Windows 8.1 is in many was a refinement of Windows 8. One of the areas of welcome focus is the integration between SkyDrive and the Windows shell. To be clear, Windows 8 shipped out of the box with integration with SkyDrive with a Windows Store App that allowed you to navigate through the files stored up in the cloud.
In Windows 8.1 Microsoft have gone one step further and allowed desktop applications to integrate with SkyDrive directly via Windows Explorer WITHOUT having to download a separate desktop application to synchronise files. I suspect that it is really a case of the separate desktop application now being integrated with the Windows product out of the box, but nonetheless it is one less thing to download and install.
This alone is note worthy but the real improvement in my opinion is the fact that you now no longer have to synchronise all files down to your local machine in order to access them via Windows Explorer, instead a stub file is visible which triggers the download of the real content from SkyDrive.
Previously you had to download all your files from SkyDrive or select a subset that you wanted to have visible on your local machine. This lead to either massive and largely unnecessary data transfers, or placing folders in directories that ultimately didn’t synchronise leading to potential data loss.
Because there are stubs present on the local machine, that content is instantly available for searching via the Windows search charm. Once a file is selected from the results it is them streamed down from SkyDrive.
This subtle change in the way cloud files are handled is important in the context of two converging trends. The first is the shrinking form factors of Windows devices, and the corresponding limited storage available and the growing demand for digital media storage. It simply isn’t possible for me pull all that content down onto my local device, and I can’t even choose (at the time of configuration) an intelligent subset of the content I want synchronised. I want that complexity managed by the operating system.
Room for Improvement
Overall I think Microsoft is heading in the right direction here, but there is still room for improvement.
Like many folks I have a relatively large personal media collection of family photos. If I was a single guy, I would probably dump all this up into SkyDrive, but I want to share this media with my family members and allow them to contribute to it, and organise it.

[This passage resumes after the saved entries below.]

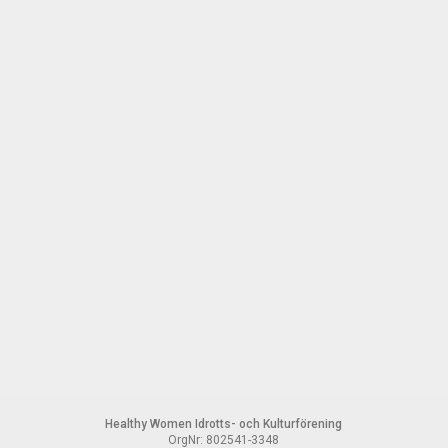
Healthy Women Idrotts- och Kulturförening
OrgNr: 802541-3348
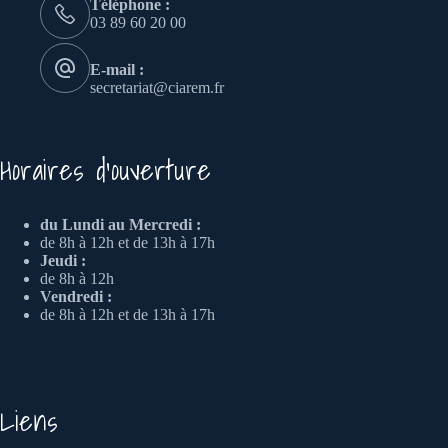
Téléphone :
03 89 60 20 00
E-mail :
secretariat@ciarem.fr
Horaires d'ouverture
du Lundi au Mercredi :
de 8h à 12h et de 13h à 17h
Jeudi :
de 8h à 12h
Vendredi :
de 8h à 12h et de 13h à 17h
Liens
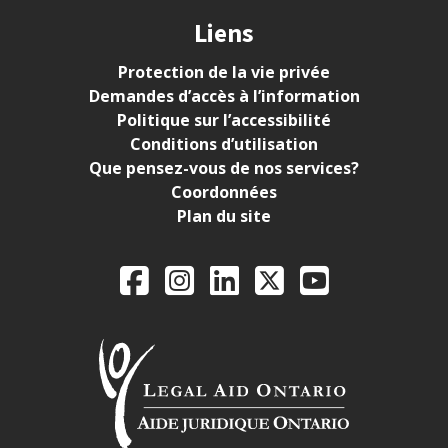
Liens
Protection de la vie privée
Demandes d’accès à l’information
Politique sur l’accessibilité
Conditions d’utilisation
Que pensez-vous de nos services?
Coordonnées
Plan du site
Legal Aid Ontario o
Facebook
Instagram
LinkedIn
X
YouTube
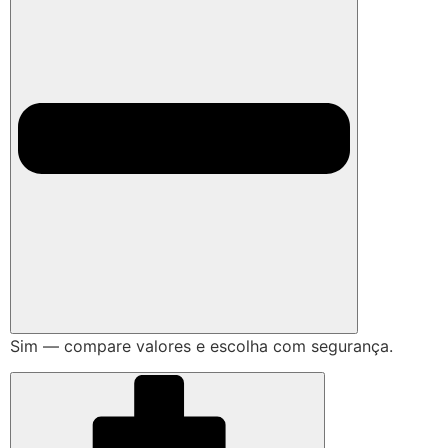
Sim — compare valores e escolha com segurança.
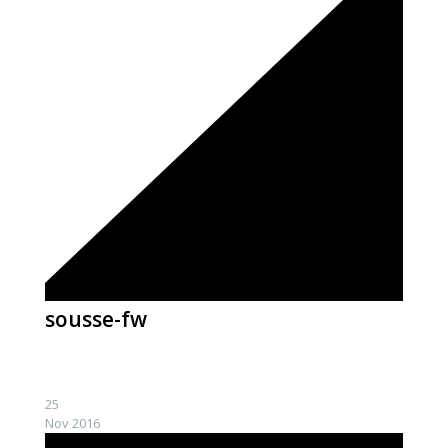
sousse-fw
25
Nov 2016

SkyDrive allows me to share files, or folders with specific users but sharing isn’t really a first class feature in SkyDrive. For it to really work it needs:
- True shared ownership of folders, with clear “unshare” process (clone/merge).
- Ability to pool SkyDrive quota for shared folders.
- Better surfacing of shared content as a first class citizen in the file list.
Something akin to the rooms feature on Windows Phone would probably help resolve this where someone can create a room, and the room itself has a SkyDrive which borrows its storage quota from the participants.
Most businesses that are using Windows 8 and Office 2013 should probably be looking at SkyDrive Pro for managing shared content (which is backed onto SharePoint). This is a completely different animal to SkyDrive with which it shares only a name (no actual code). In the future I would like to see Microsoft unify these two experiences so that it is possible “mount” a SkyDrive folder in SkyDrive Pro and vice versa. I doubt it’ll happen due to data security concerns with corporate data leaking out through individuals SkyDrive accounts, but it’d be nice to see a unified end-user experience.
For now however we’ll have to make do with the SkyDrive Pro desktop application and SkyDrive Pro Windows Store App. The former has an advantage over the later in that it allows you to connect to multiple SharePoint locations – the later only connects you with your Office 365 personal site – and only for one Office 365 tenant.